Les massifs français sont le terrain de jeu de milliers d'adeptes de sports de montagne. Malgré les formations proposées par les structures agréées, les statistiques de l’accidentologie témoignent d’une courbe croissante depuis 2009. En effet, d'après une étude de l’ENSA, 200 accidents mortels ont eu lieu en 2018, contre 178 en 2009. Par ailleurs, ces mêmes statistiques montrent que les accidents peuvent toucher aussi bien les pratiquants experts que les débutants. Comment dépasser le cas par cas complexe de chaque mésaventure et trouver une solution qui pourrait produire du sens, et, à tous les niveaux techniques, prévenir d’un plus grand nombre de drames ? C’est une question à laquelle j’aimerais pouvoir répondre avec la réalisation de mon film, “Le 7ème piège“.
Quête du bonheur en altitude
Le désir d’exploration incite à repousser les limites du possible. En effet, le risque n’a jamais altéré la quête d’aventure. Pourtant derrière chaque épopée, qu’elle soit compétitive ou inscrite dans la poursuite d’un dépassement de soi, on retrouve “cet état essentiellement moral atteint lorsque l’on obtient tous ce qui nous paraît bon, ce qui peut satisfaire pleinement nos désirs, accomplir totalement nos diverses aspirations, trouver un équilibre dans l'épanouissement harmonieux de notre personnalité“ (cnrtl) : le bonheur.

__Données fournies__
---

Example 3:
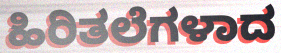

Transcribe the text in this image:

ಹಿರಿತಲೆಗಳಾದ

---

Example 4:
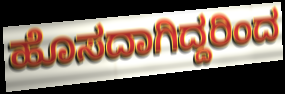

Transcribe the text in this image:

ಹೊಸದಾಗಿದ್ದರಿಂದ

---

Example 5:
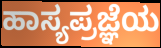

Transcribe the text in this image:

ಹಾಸ್ಯಪ್ರಜ್ಞೆಯ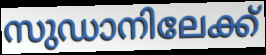
സുഡാനിലേക്ക്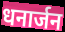
धनार्जनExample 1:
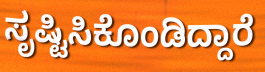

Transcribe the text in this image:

ಸೃಷ್ಟಿಸಿಕೊಂಡಿದ್ದಾರೆ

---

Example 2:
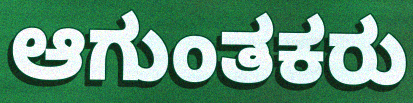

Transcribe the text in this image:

ಆಗುಂತಕರು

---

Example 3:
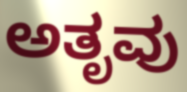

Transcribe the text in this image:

ಅತೃವು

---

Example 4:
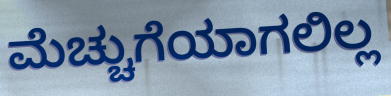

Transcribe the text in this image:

ಮೆಚ್ಚುಗೆಯಾಗಲಿಲ್ಲ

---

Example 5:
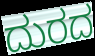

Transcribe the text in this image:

ದುರದ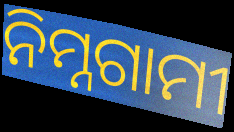
ନିମ୍ନଗାମୀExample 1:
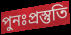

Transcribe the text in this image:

পুনঃপ্রস্তুতি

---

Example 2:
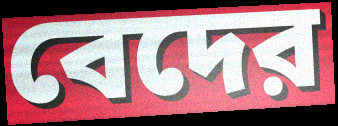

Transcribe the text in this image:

বেদের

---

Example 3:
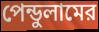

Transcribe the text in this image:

পেন্ডুলামের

__Travail demandé__
Reproduisez à l'identique l'intégralité du texte consacré aux accidents en montagne. Les enregistrements constituent un matériau indépendant du texte.

__Résultat obtenu__
Les massifs français sont le terrain de jeu de milliers d'adeptes de sports de montagne. Malgré les formations proposées par les structures agréées, les statistiques de l’accidentologie témoignent d’une courbe croissante depuis 2009. En effet, d'après une étude de l’ENSA, 200 accidents mortels ont eu lieu en 2018, contre 178 en 2009. Par ailleurs, ces mêmes statistiques montrent que les accidents peuvent toucher aussi bien les pratiquants experts que les débutants. Comment dépasser le cas par cas complexe de chaque mésaventure et trouver une solution qui pourrait produire du sens, et, à tous les niveaux techniques, prévenir d’un plus grand nombre de drames ? C’est une question à laquelle j’aimerais pouvoir répondre avec la réalisation de mon film, “Le 7ème piège“.
Quête du bonheur en altitude
Le désir d’exploration incite à repousser les limites du possible. En effet, le risque n’a jamais altéré la quête d’aventure. Pourtant derrière chaque épopée, qu’elle soit compétitive ou inscrite dans la poursuite d’un dépassement de soi, on retrouve “cet état essentiellement moral atteint lorsque l’on obtient tous ce qui nous paraît bon, ce qui peut satisfaire pleinement nos désirs, accomplir totalement nos diverses aspirations, trouver un équilibre dans l'épanouissement harmonieux de notre personnalité“ (cnrtl) : le bonheur.